Conakry – Face aux difficultés d’accès à l’eau potable dans plusieurs quartiers de la capitale guinéenne, de plus en plus de ménages se tournent vers la construction de forages privés pour répondre à leurs besoins quotidiens. Dans certains secteurs de Conakry, il est désormais rare de trouver une concession qui ne dispose pas de son propre point de captage souterrain.

Cette situation est principalement liée aux insuffisances de desserte en eau potable observées dans plusieurs zones urbaines. Malgré les efforts consentis ces dernières années pour améliorer l’approvisionnement des populations, de nombreux citoyens continuent de faire face à des coupures récurrentes ou à une faible disponibilité de l’eau distribuée par la Société des Eaux de Guinée (SEG).

Pour de nombreuses familles, le forage apparaît comme une solution rapide et durable. Toutefois, cette tendance croissante suscite de nombreuses interrogations parmi les spécialistes de l’environnement, les urbanistes et les acteurs du secteur de l’eau.

Une pression grandissante sur les nappes phréatiques

L’exploitation intensive des eaux souterraines sans études préalables ni mécanismes de contrôle rigoureux pourrait entraîner, à moyen et long terme, une diminution progressive du niveau des nappes phréatiques. Plus le nombre de forages augmente dans une même zone, plus les ressources souterraines risquent d’être sollicitées au-delà de leur capacité naturelle de renouvellement.

Les experts estiment que l’absence d’un suivi régulier pourrait favoriser l’assèchement de certains points d’eau, la baisse des débits disponibles et des difficultés accrues pour les générations futures.

Des risques environnementaux à ne pas négliger

Outre la question de la disponibilité de la ressource, la prolifération des forages peut également entraîner des risques de contamination des eaux souterraines, notamment dans les quartiers où les systèmes d’assainissement demeurent insuffisants.

Le développement anarchique des ouvrages de captage pourrait également compliquer la gestion durable des ressources hydriques dans une ville dont la population continue d’augmenter rapidement. Conakry connaît une forte pression démographique qui accroît chaque année les besoins en eau potable, en assainissement et en infrastructures de base.

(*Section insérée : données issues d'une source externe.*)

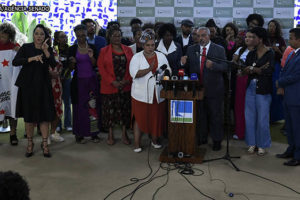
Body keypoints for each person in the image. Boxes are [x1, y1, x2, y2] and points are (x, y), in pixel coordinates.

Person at [13, 24, 56, 158]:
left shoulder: (48, 49)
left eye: (41, 34)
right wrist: (31, 59)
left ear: (45, 36)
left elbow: (53, 65)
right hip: (28, 87)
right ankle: (30, 144)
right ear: (33, 35)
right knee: (29, 117)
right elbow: (16, 61)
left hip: (43, 87)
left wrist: (46, 51)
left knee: (44, 117)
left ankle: (44, 144)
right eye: (36, 33)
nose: (39, 36)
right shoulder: (26, 47)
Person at [181, 27, 228, 151]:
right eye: (198, 36)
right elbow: (187, 68)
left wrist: (213, 65)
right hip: (197, 89)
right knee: (200, 115)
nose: (200, 38)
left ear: (209, 36)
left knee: (215, 116)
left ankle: (217, 140)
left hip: (214, 89)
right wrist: (183, 63)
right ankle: (202, 138)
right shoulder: (191, 49)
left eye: (203, 35)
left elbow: (225, 67)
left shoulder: (219, 49)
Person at [129, 30, 171, 153]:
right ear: (142, 45)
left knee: (156, 118)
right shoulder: (136, 57)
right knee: (139, 118)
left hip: (157, 94)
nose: (150, 47)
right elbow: (134, 74)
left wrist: (166, 74)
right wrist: (149, 69)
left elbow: (168, 69)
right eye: (148, 45)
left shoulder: (161, 55)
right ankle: (137, 144)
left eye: (152, 45)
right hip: (140, 95)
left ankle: (154, 140)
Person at [97, 27, 133, 145]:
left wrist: (126, 80)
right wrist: (113, 82)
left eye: (119, 35)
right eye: (114, 36)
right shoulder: (103, 51)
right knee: (110, 112)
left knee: (124, 110)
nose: (117, 38)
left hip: (125, 85)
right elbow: (101, 69)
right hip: (109, 86)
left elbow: (132, 66)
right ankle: (110, 134)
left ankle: (124, 134)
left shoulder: (128, 50)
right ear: (109, 37)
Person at [243, 27, 274, 155]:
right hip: (250, 87)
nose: (251, 39)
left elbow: (269, 71)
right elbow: (247, 69)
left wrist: (256, 70)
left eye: (253, 37)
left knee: (262, 119)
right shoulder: (251, 54)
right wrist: (256, 69)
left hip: (263, 89)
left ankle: (262, 144)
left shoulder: (270, 53)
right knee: (249, 117)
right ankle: (252, 143)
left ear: (260, 39)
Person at [68, 24, 100, 144]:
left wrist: (91, 57)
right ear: (75, 36)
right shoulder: (72, 49)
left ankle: (94, 133)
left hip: (91, 82)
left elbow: (95, 64)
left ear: (87, 35)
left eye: (83, 35)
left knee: (93, 107)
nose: (81, 38)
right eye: (78, 36)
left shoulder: (92, 47)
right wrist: (72, 62)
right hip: (78, 83)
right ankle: (79, 134)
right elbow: (71, 68)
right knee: (79, 109)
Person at [276, 28, 300, 166]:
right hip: (289, 96)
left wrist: (280, 82)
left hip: (296, 97)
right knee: (290, 127)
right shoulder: (293, 53)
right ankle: (291, 149)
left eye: (291, 38)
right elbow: (285, 70)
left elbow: (296, 75)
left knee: (297, 128)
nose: (288, 40)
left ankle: (298, 155)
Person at [232, 31, 255, 140]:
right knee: (240, 106)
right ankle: (240, 131)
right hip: (241, 79)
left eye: (250, 37)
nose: (247, 39)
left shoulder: (258, 51)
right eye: (246, 37)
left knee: (251, 107)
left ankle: (251, 133)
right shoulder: (240, 50)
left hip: (253, 80)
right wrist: (237, 64)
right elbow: (233, 62)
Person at [0, 22, 20, 145]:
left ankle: (13, 134)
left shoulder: (15, 47)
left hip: (11, 84)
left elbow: (22, 62)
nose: (1, 38)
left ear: (10, 36)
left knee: (13, 110)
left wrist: (20, 50)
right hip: (0, 84)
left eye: (3, 36)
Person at [45, 28, 64, 143]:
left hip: (56, 84)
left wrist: (58, 72)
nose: (49, 39)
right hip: (44, 85)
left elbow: (59, 64)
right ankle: (45, 135)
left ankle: (53, 132)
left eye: (50, 37)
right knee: (45, 110)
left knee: (58, 109)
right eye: (47, 37)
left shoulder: (54, 52)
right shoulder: (38, 52)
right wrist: (49, 73)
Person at [267, 19, 286, 123]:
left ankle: (276, 117)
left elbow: (284, 56)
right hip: (266, 65)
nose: (271, 28)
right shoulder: (264, 39)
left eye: (274, 26)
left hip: (277, 66)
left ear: (277, 28)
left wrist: (277, 50)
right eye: (270, 26)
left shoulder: (281, 39)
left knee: (275, 89)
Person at [54, 31, 73, 132]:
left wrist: (65, 75)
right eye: (62, 37)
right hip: (56, 79)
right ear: (57, 39)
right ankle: (58, 124)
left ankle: (68, 123)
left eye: (65, 36)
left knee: (67, 102)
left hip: (67, 78)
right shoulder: (54, 50)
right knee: (58, 102)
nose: (64, 38)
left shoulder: (70, 49)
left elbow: (71, 65)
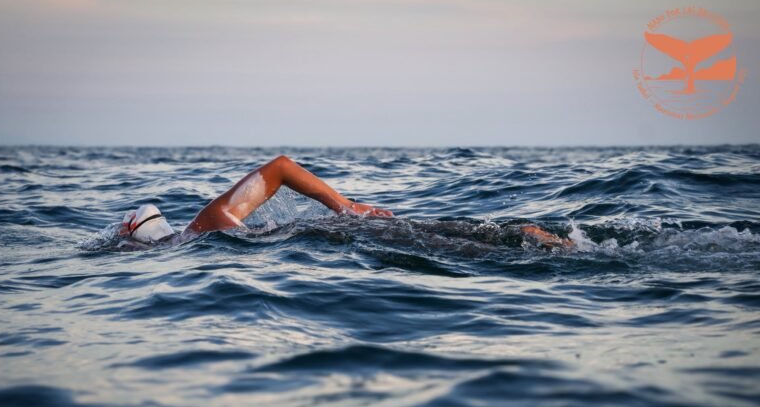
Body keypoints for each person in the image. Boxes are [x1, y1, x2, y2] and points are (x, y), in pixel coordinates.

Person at [119, 154, 571, 248]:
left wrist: (347, 211)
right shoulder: (209, 222)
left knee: (444, 246)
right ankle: (527, 236)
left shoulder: (202, 232)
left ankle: (526, 241)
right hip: (340, 229)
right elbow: (279, 167)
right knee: (437, 234)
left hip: (333, 235)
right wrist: (346, 208)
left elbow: (279, 165)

Une responsabilité partagée

Face à cette situation, plusieurs observateurs estiment que la question de l’eau doit être abordée comme un enjeu stratégique de développement national. Ils appellent à un renforcement des investissements dans les infrastructures publiques de production et de distribution d’eau afin de réduire la dépendance des populations aux solutions individuelles.

Le gouvernement est invité à renforcer les mécanismes de contrôle, à réaliser des études hydrogéologiques régulières et à mettre en place une réglementation plus adaptée concernant la réalisation des forages privés.

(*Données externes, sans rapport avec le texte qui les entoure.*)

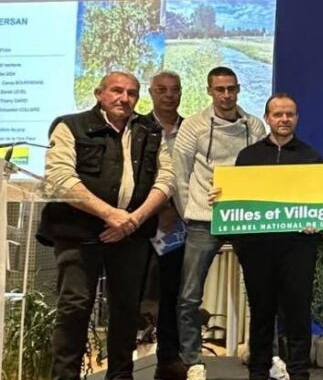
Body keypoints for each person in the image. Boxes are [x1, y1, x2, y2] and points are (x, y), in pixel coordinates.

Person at [39, 71, 174, 380]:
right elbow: (60, 180)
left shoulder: (150, 130)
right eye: (117, 91)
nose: (124, 98)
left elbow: (167, 179)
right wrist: (110, 215)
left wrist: (133, 220)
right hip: (78, 234)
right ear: (99, 93)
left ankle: (120, 375)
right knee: (75, 308)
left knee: (127, 311)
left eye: (131, 93)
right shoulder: (69, 125)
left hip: (132, 234)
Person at [171, 66, 267, 380]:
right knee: (189, 293)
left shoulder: (255, 125)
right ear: (210, 91)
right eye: (220, 89)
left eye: (231, 89)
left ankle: (259, 352)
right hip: (203, 219)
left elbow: (264, 172)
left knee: (261, 289)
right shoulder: (194, 126)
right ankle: (193, 360)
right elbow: (180, 175)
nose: (226, 95)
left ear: (238, 89)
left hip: (245, 219)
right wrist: (190, 211)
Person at [229, 93, 323, 380]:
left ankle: (298, 371)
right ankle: (258, 371)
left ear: (297, 117)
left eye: (289, 114)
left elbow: (321, 202)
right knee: (261, 312)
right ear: (268, 117)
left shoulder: (311, 157)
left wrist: (316, 221)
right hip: (257, 248)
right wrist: (221, 196)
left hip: (298, 247)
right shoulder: (248, 156)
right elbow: (237, 200)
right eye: (278, 114)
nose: (284, 119)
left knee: (297, 311)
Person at [147, 71, 187, 380]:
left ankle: (169, 357)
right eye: (162, 90)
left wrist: (173, 208)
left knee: (173, 293)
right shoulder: (137, 127)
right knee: (133, 294)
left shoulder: (192, 129)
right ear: (151, 93)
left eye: (174, 90)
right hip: (138, 220)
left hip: (178, 224)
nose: (169, 95)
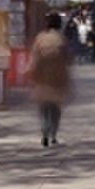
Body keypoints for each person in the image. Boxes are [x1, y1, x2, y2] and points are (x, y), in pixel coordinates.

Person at [28, 12, 73, 146]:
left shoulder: (40, 38)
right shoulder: (61, 38)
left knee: (43, 107)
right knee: (55, 107)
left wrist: (32, 73)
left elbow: (34, 58)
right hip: (58, 77)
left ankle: (44, 132)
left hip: (42, 76)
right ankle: (53, 133)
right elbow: (68, 59)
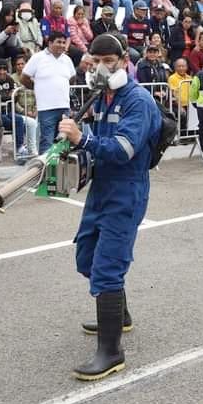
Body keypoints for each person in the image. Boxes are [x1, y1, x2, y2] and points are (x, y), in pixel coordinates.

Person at [57, 32, 162, 381]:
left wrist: (82, 138)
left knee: (107, 267)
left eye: (108, 61)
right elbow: (94, 142)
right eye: (95, 60)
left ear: (123, 62)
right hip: (101, 188)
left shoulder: (138, 101)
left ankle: (111, 351)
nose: (101, 67)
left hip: (126, 190)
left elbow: (122, 149)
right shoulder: (101, 97)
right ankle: (120, 315)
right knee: (87, 256)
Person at [21, 32, 75, 153]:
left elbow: (72, 78)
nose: (62, 45)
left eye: (63, 42)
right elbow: (24, 78)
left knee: (63, 142)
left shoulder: (67, 59)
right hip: (46, 108)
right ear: (50, 43)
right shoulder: (37, 57)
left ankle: (61, 170)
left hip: (64, 107)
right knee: (47, 142)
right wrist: (37, 87)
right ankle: (46, 171)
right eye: (58, 42)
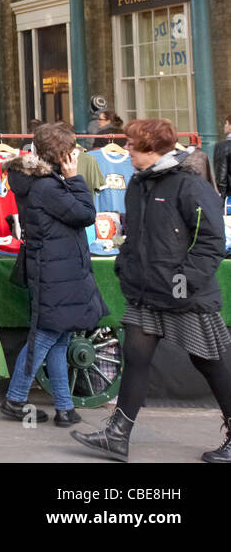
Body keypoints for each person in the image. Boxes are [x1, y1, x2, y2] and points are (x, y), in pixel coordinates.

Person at [73, 118, 231, 463]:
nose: (126, 149)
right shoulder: (139, 184)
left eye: (132, 144)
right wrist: (125, 267)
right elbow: (135, 236)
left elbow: (211, 242)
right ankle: (117, 435)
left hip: (185, 296)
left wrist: (182, 283)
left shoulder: (190, 186)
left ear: (151, 147)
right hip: (145, 294)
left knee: (211, 364)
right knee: (136, 358)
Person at [0, 123, 106, 427]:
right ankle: (15, 399)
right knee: (47, 335)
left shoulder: (37, 182)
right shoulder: (48, 186)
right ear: (62, 155)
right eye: (72, 151)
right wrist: (75, 179)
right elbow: (86, 215)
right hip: (58, 270)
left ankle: (65, 406)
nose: (76, 156)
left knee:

De leur côté, les citoyens sont également appelés à adopter une utilisation responsable de l’eau, à éviter le gaspillage et à respecter les normes environnementales lors de la construction de nouveaux ouvrages.

Préserver aujourd’hui pour garantir demain

L’accès à l’eau constitue l’un des principaux défis du développement durable au XXIe siècle. Si les forages privés apportent aujourd’hui une réponse aux besoins immédiats de nombreuses familles, leur multiplication incontrôlée pourrait engendrer des conséquences importantes dans les années à venir.

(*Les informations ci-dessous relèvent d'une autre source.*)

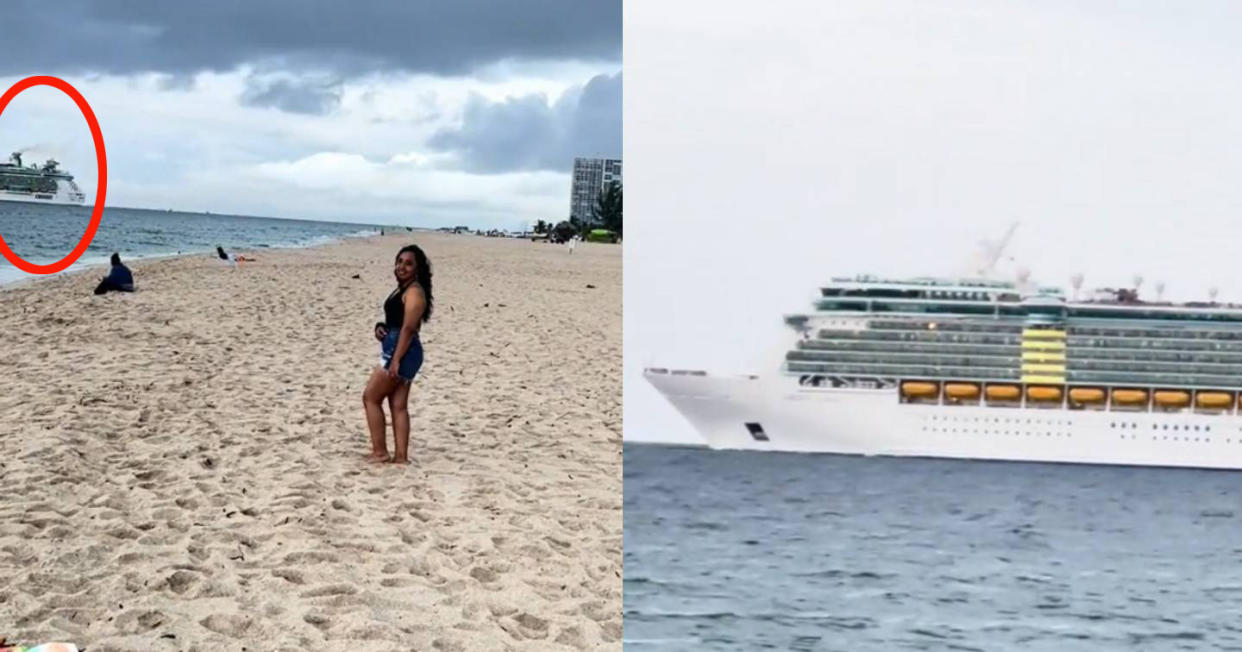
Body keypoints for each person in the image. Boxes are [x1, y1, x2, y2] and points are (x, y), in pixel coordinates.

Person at [362, 244, 433, 464]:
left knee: (371, 397)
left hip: (402, 349)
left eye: (408, 263)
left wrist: (396, 360)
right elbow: (397, 321)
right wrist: (380, 327)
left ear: (417, 269)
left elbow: (409, 328)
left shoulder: (414, 292)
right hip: (401, 347)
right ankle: (400, 457)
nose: (402, 267)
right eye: (400, 261)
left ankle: (380, 452)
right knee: (398, 405)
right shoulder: (405, 289)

La préservation des ressources en eau souterraine nécessite une action collective impliquant les pouvoirs publics, les collectivités locales, les experts et les citoyens. Garantir l’accès à une eau de qualité pour les générations futures exige des décisions responsables dès maintenant.

Dans une capitale en pleine expansion, la gestion durable de l’eau ne doit plus être perçue comme une simple question technique, mais comme une priorité nationale engageant l’avenir économique, sanitaire et environnemental de la Guinée.